During the investigation, the scientists tested hundreds of samples of water along the North American shores. The chemical tests confirmed that Japan's Fukushima nuclear power plant is still releasing radioactive isotopes into the water, even after four years of the accident.
The signs of contamination observed by the researchers include the highest detected level to date from a sample collected about 1,600 miles west of San Francisco, Phys.org reported. According to the scientists, the levels of radioactive cesium isotopes in the sample of water collected is almost 50 percent higher than other samples collected along the West Coast.

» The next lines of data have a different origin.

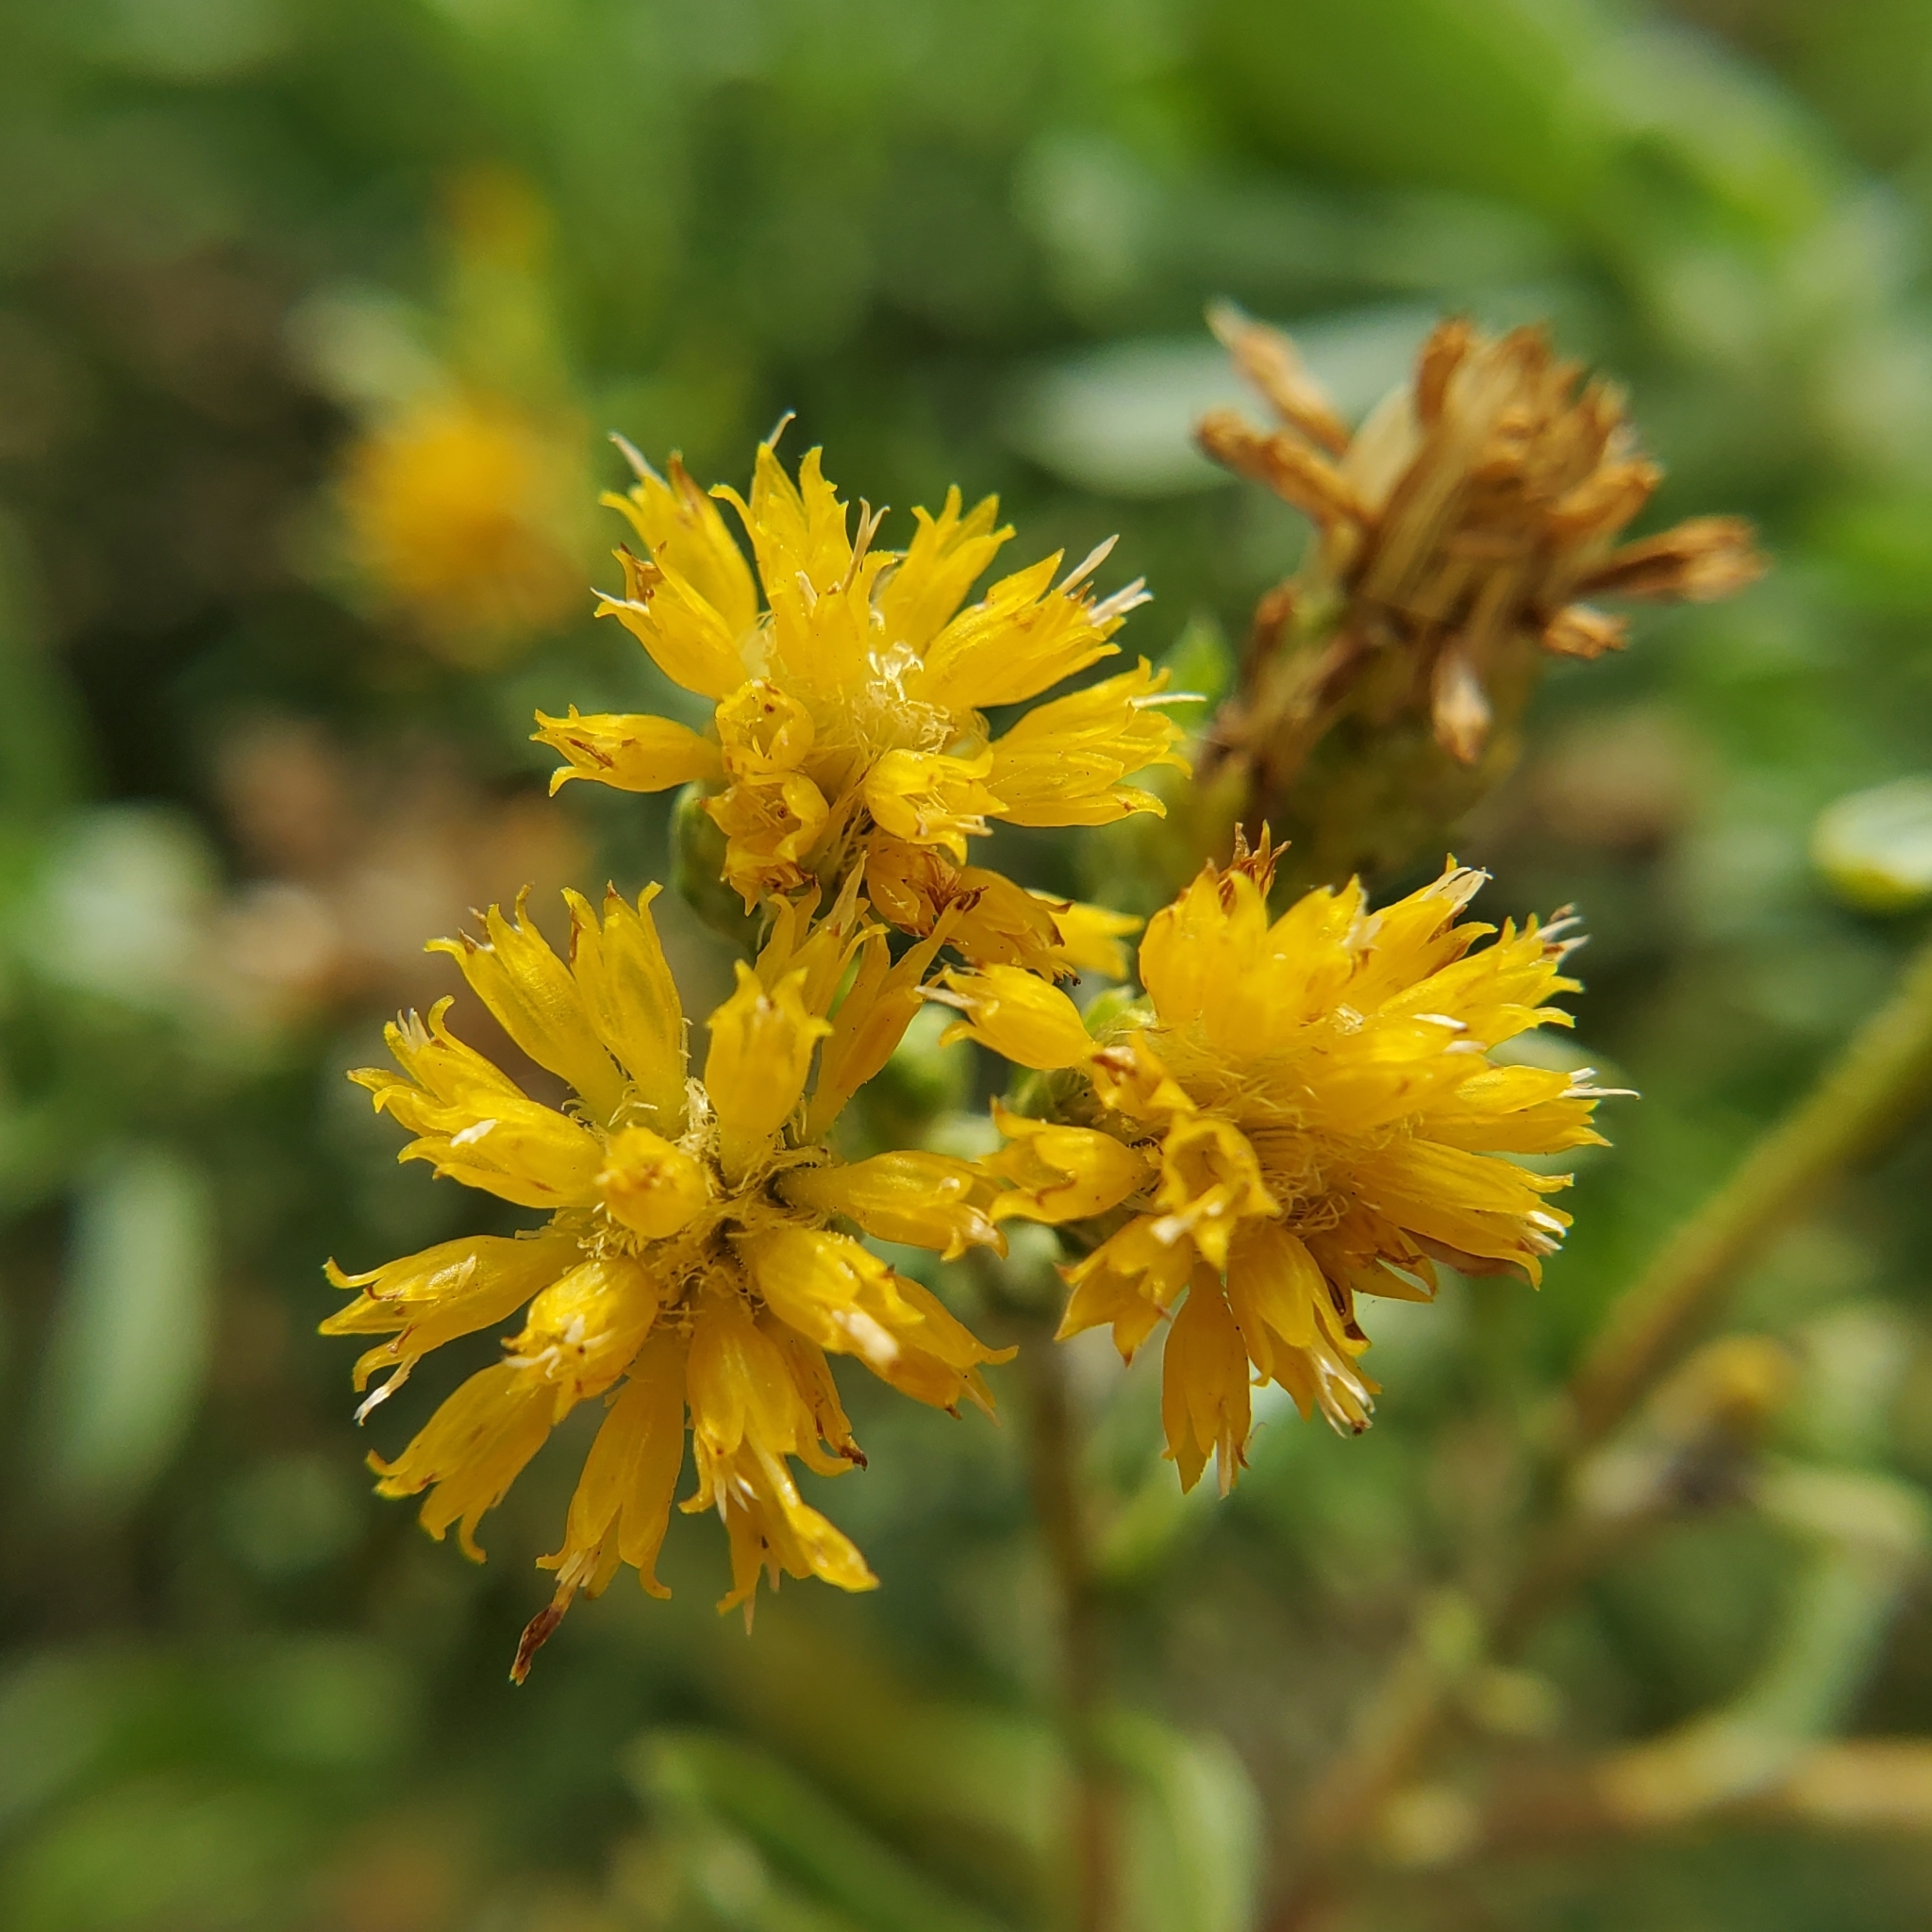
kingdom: Plantae
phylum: Tracheophyta
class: Magnoliopsida
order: Asterales
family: Asteraceae
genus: Isocoma
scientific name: Isocoma menziesii
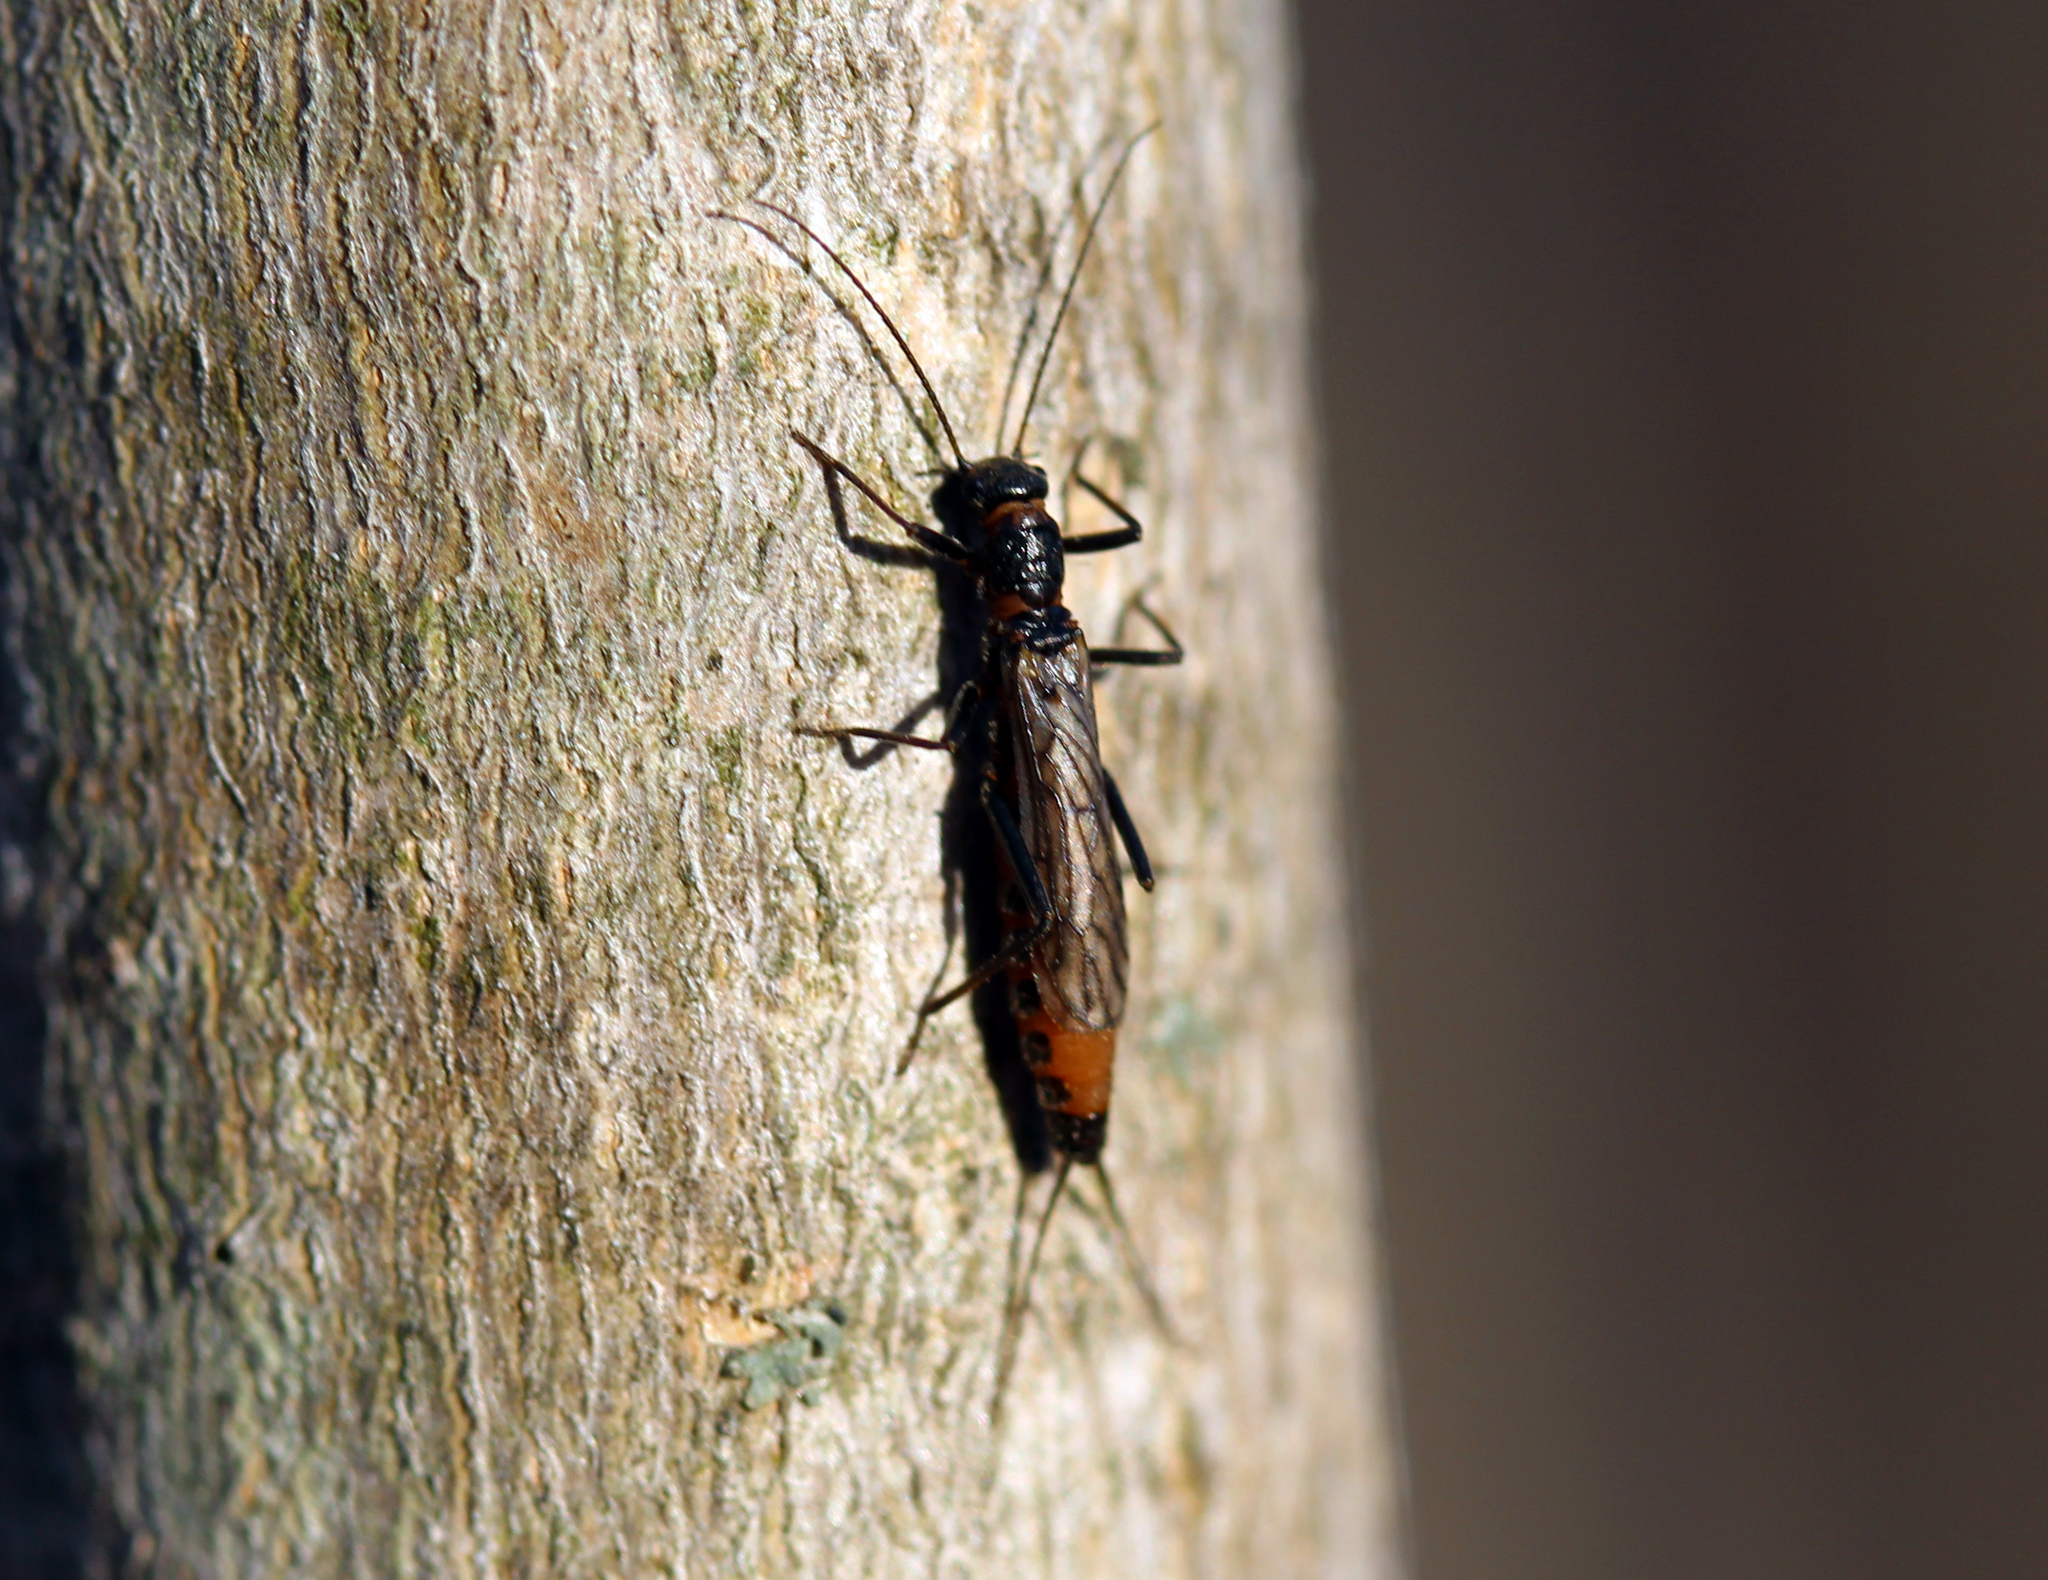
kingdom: Animalia
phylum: Arthropoda
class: Insecta
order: Plecoptera
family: Capniidae
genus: Allocapnia
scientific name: Allocapnia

But, there is nothing to worry about. The radioactive cesium levels are still 500 times lower than the safety limits for drinking water, as prescribed by the U.S. government. In addition, the contamination level is well below the maximum allowed limit for direct exposure while boating, swimming or any other activity.
"Despite the fact that the levels of contamination off our shores remain well below government-established safety limits for human health or to marine life, the changing values underscore the need to more closely monitor contamination levels across the Pacific," said marine radiochemist Ken Buesseler, in an interview with Reuters.
A massive earthquake in March 2011 triggered a tsunami that devastated Japan's Fukushima nuclear plant. The impact caused triple nuclear meltdown which forced 160,000 residents to evacuate the nearby towns.